BEDEUTUNG FÜR DIE GESTALTTHERAPIE: Gestalttherapeutisch gesehen ist jedes Bedürfnis gleichzusetzen mit einem Wunsch nach Veränderung und beinhaltet somit einen aggressiven Akt, den der Organismus gegen die Umwelt ausführt. Das Bedürfnis ist ein Ungleichgewicht zwischen Umwelt und Organismus zu Ungunsten des Organismus’, der nach Ausgleich sucht.
Unter den verschiedenen, zum Teil in Konkurrenz zueinander stehenden Bedürfnissen schafft der Organismus durch spontane Wertungen Prioritäten, also eine Bedürfnishierarchie hinsichtlich ihrer Wichtigkeit. Daraus lässt sich gestalttherapeutisch gesehen wohlgemerkt keine starre, für alle Menschen gleichlautende »Pyramide der Bedürfnisse« erstellen; die Prioritäten sind vielmehr für jeden anders.
Prioritäten können auch »neurotisch« sein, das heißt, dass die eingeschlagenen Handlungsrichtungen nie zur wirklichen Befriedigung führen und der Lernprozess behindert ist. Die neurotische Strategie der Nichtbefriedigung von Bedürfnissen muss zunächst auch funktional gewürdigt werden als kreative Lösung eines Problems; wenn z. B. der öffentliche Ausdruck von tiefer religiöser Frömmigkeit als lächerlich geächtet wird, tut ein religiös bedürftiger Mensch gut daran, sich neurotisch an der Befriedigung seines Bedürfnisses zu hindern.

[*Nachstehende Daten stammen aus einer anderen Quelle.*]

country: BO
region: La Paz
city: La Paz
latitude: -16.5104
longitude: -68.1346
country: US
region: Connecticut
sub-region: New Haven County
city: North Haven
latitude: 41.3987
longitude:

Ein Bedürfnis selbst kann als Bedürfnis nie angezweifelt werden. Die Frage kann nie lauten, ob jemandem ein Bedürfnis erlaubt sei. Die Unterdrückung eines Bedürfnisses ist selbst dann problematisch, wenn, aus welchen Gründen auch immer, dessen Befriedigung (zunächst) unmöglich erscheint. Erst wenn alle Bedürfnisse ins Gewahrsein gehoben worden sind, kann eine Abwägung zwischen ihren Wichtigkeiten (Priorisierung) erfolgen, und es kann nach der sozialen Verträglichkeit der Umsetzung in Handlung gefragt werden. Vernunft, Bewusstsein und Ethik regeln sinnvollerweise nicht das Haben von Bedürfnissen, sondern erst die aus ihnen resultierenden Handlungen. Bedürfnisse aus Angst vor Frustrationen, die aus der Nichtumsetzbarkeit erfolgen könnten, gar nicht mehr zu spüren, ist zwar eine verständliche, aber auch »krankmachende« Vorgehensweise.

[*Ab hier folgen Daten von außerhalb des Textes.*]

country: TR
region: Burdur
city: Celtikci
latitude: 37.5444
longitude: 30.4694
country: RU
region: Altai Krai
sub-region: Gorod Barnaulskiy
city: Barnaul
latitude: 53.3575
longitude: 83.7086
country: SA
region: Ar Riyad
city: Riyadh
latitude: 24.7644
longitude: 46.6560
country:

SIEHE AUCH: Aggression; Befriedigung; Bewusstsein; Ethik; Gestaltwelle; Gewahrsein; Neurose; Selbst
Bedürfnishierarchie
Bedürfnispriorität
SIEHE Bedürfnis; Gestaltwelle
Befriedigung
ETYMOLOGIE: Das Verb »befriedigen« wurde im 15. Jh. aus »Frieden« (Schonung, Freundschaft, geschützt) gebildet, dann seit dem 16. Jh. im Sinne von »zufrieden« (zu Frieden setzen, zur Ruhe bringen) verwendet. Substantivisch erst seit der deutschen Klassik gebraucht.
BEDEUTUNG FÜR DIE GESTALTTHERAPIE: Der Abbau der Spannung, nachdem durch einen aggressiven Akt Umweltressourcen einverleibt und verdaut wurden, führt zu einem Schließen der Gestalt, zum Abschluss der »Gestaltwelle«. Im...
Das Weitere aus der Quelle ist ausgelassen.